■ Work required:
Out of all the lines below, count those with the word "Tenure". Give the number only.

■ Dataset records:
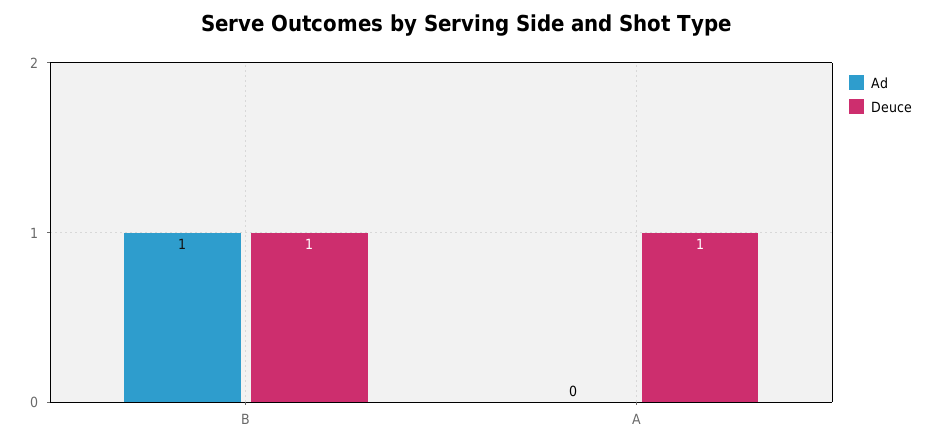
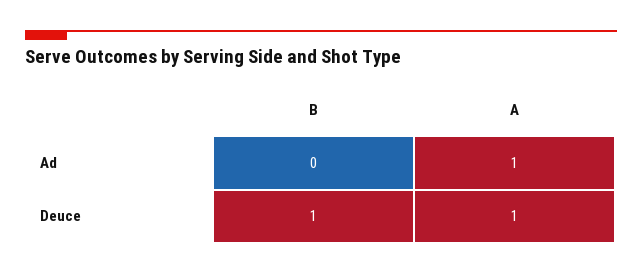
Ad, B: 1 -> 0
Ad, A: 0 -> 1

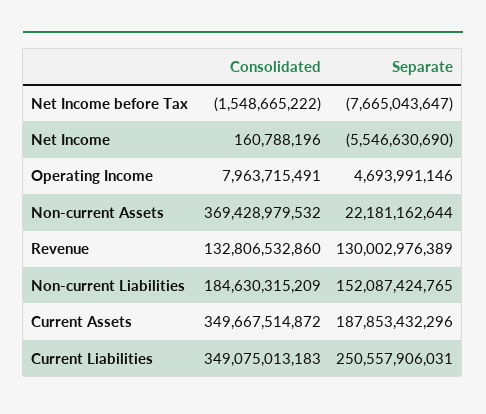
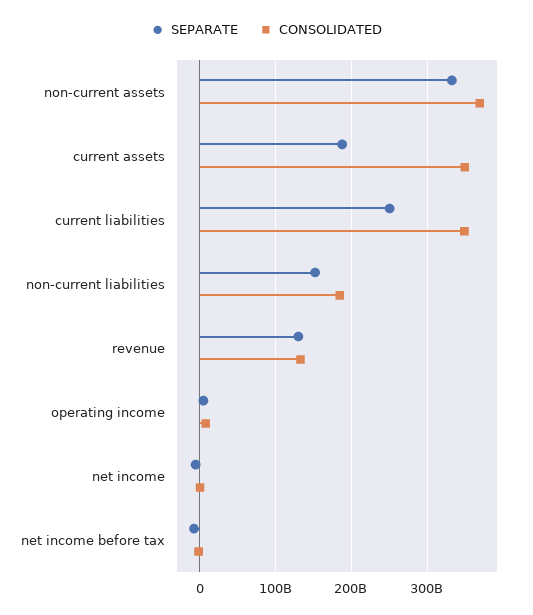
Separate, Non-current Assets: 22181162644 -> 330000000000

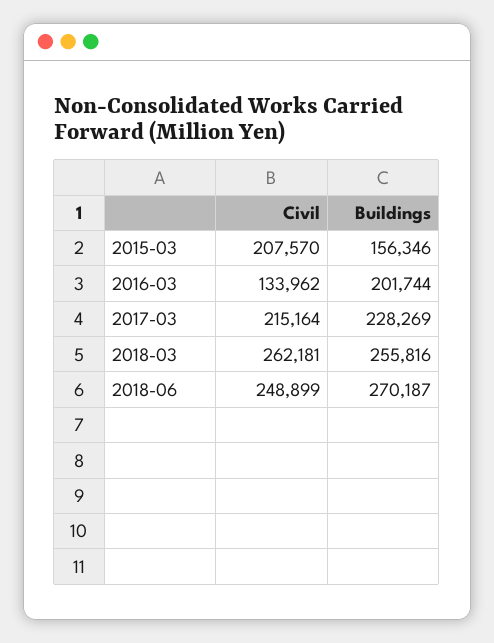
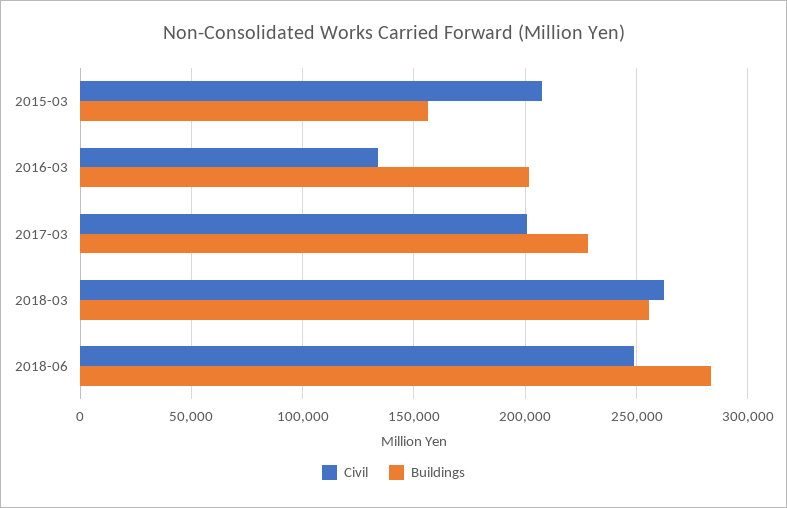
Civil, 2017-03: 215164 -> 200000
Buildings, 2018-06: 270187 -> 285000

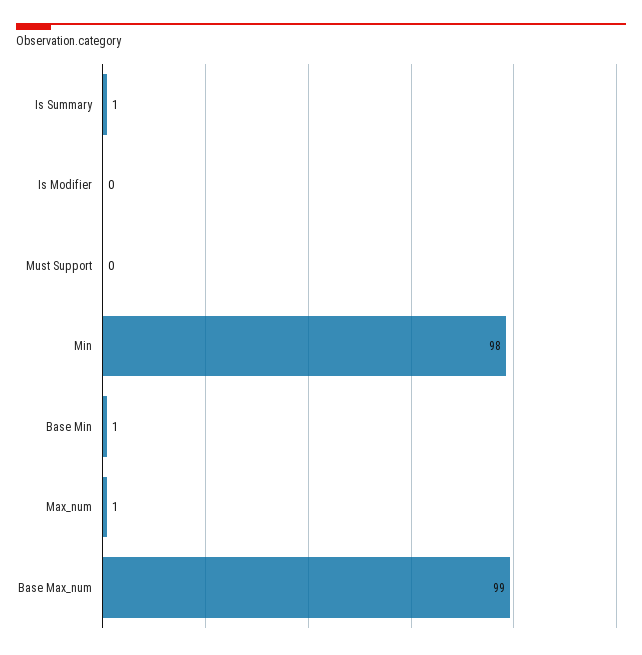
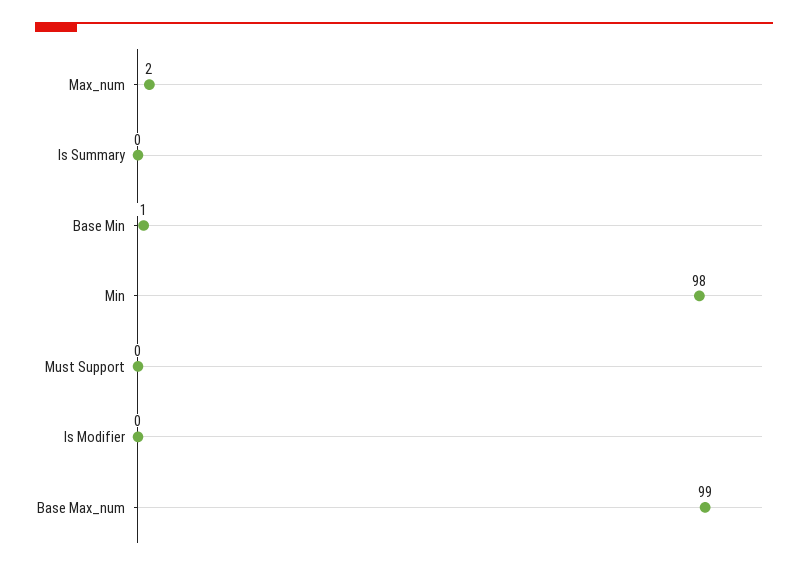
Is Summary: 1 -> 0
Max_num: 1 -> 2

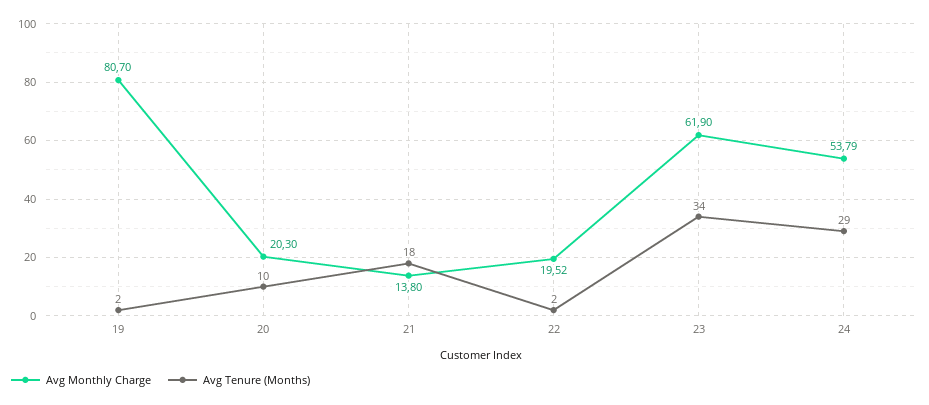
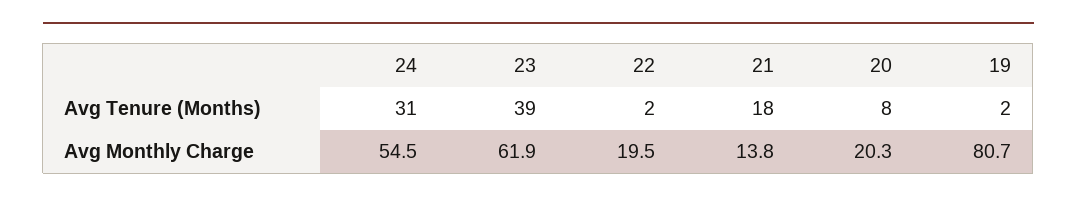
Avg Tenure (Months), 20: 10 -> 8
Avg Monthly Charge, 22: 19.52 -> 19.5
Avg Tenure (Months), 23: 34 -> 39
Avg Monthly Charge, 24: 53.79 -> 54.5
Avg Tenure (Months), 24: 29 -> 31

■ Result of this task:
3